Renaître de loin
Renaître comme une salamandre, indestructible même par le feu. Était-ce la Renaissance d’un peuple, ou d’une civilisation ? Cela pourrait dire : retourner aux sources de la vie et de la connaissance prônée par les Anciens, Périclès, Socrate, Platon, Virgile… Redécouvrir la force du Parthénon et des écoles d’Athènes, parce que Rome n’avait finalement fait que copier les Grecs. Inventer les notions de Moyen-âge et de Renaissance, avec celle-ci remplaçant celui-là, est loin d’être une erreur d’analyse du 19 e siècle, même si le changement ne se fit pas brutalement. Il y eut bel et bien un rejet par les élites du 16 e siècle de tout un corpus de doctrines qui avaient été avalisées par le monde féodal. Ce dernier était venu du Nord et de l’Est de l’Europe, avec une aristocratie franque, goth ou viking. Celle-ci avait façonné la chevalerie européenne. Elle avait combattu pour une doctrine religieuse messianique et autoritaire. Mais à la fin de la Guerre de Cent ans, la plupart de ses familles avait disparu ou perdu leur identité originelle dans les différentes guerres d’Europe et d’Orient. Le code de chevalerie n’est déjà plus appliqué par Jeanne d’Arc lorsqu’elle laisse son prisonnier bourguignon le noble Franquet d’Arras se faire pendre par un jugement de bourgeois à Provins*. La doctrine sociale et politique de l’Église ne se remettra jamais de ses erreurs scientifiques lui faisant condamner successivement Copernic et Galilée. L’artillerie française et royale annonce le début des États-nations, financés par des banques et dirigés non par la noblesse d’épée, mais par une bourgeoisie lettrée transformée en noblesse de robe plus authentiquement gauloise. La classe dirigeante et intellectuelle devenait une société de gai savoir, de perspective par la peinture et de relativité par la philosophie. On retrouvait les vieux principes du paganisme gallo-romain, on renaissait à partir des écrits et des raisonnements ayant fécondé la civilisation antique.
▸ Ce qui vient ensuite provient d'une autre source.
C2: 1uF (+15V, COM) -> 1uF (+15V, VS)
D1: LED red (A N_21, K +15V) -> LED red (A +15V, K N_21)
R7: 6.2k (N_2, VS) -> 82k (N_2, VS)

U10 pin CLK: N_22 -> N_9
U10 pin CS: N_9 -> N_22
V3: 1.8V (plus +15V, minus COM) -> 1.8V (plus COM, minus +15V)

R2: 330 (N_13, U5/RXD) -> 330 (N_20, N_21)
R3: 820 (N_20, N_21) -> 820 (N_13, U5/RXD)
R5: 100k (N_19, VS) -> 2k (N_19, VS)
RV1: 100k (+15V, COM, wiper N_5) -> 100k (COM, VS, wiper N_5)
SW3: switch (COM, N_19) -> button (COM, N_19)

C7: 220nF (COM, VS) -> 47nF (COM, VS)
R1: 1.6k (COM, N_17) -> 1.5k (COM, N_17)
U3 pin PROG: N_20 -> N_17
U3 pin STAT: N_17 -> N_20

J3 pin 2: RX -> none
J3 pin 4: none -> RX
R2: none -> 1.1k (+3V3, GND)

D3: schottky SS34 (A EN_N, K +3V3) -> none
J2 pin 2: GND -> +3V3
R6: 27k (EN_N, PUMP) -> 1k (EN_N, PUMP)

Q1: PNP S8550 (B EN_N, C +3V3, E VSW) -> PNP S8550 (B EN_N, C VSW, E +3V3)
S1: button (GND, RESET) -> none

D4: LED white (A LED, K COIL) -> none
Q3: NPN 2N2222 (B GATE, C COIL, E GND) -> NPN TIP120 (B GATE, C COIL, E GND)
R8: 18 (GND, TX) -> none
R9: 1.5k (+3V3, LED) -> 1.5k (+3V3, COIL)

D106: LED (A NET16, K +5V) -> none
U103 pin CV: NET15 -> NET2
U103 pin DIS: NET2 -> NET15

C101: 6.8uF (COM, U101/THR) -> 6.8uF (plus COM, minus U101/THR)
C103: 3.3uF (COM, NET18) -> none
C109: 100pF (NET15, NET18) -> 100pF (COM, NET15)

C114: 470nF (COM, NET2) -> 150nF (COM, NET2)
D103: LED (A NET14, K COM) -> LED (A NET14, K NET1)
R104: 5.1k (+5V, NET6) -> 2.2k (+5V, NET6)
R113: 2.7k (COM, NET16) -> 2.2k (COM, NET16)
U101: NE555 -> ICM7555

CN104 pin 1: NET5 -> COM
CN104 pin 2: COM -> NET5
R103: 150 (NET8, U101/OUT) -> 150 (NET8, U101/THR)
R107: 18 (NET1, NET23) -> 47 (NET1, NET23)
Lier la Renaissance à une nouvelle apparition du monde gallo-romain et de sa mentalité est donc assez logique. Cela permet aussi de mieux concevoir l’identité d’un peuple de France qui commençait à prendre ses marques en tant que modèle de civilisation face aux autres pays européens. La Renaissance fut ainsi un retour à ses sources originelles pour tout un peuple qui avait pris ses marques dans un mix des cultures latine et celtique. Elle marque une plus grande influence des peuples du Sud vis-à-vis du monde plus austère du Nord. En même temps, avec la colonisation des Amériques, l’afflux de son or et la multiplication des échanges internationaux favorisés par l’utilisation grandissante des lettres de change, on recréait l’intensité économique et internationale de l’Empire romain.
Notre publication s’est penchée sur ces deux civilisations gallo-romaine et de la Renaissance qui ont tracé la route de la France. C’est presque du même peuple qu’il s’agit si l’on fait abstraction de l’apport génétique des Grandes Invasions. C’est celui qui résistera à Rocroi, à Verdun. Il aura toujours cette volonté de présenter un modèle de réflexion culturelle. Il aura la foi, l’espérance, la volonté de toujours bien faire. Et il n’a certainement pas dit son dernier mot, que celui-ci soit politique, religieux, militaire ou simplement artistique..
Matthieu Delaygue
*Voir les écrits de Philippe Lamarque à ce sujet.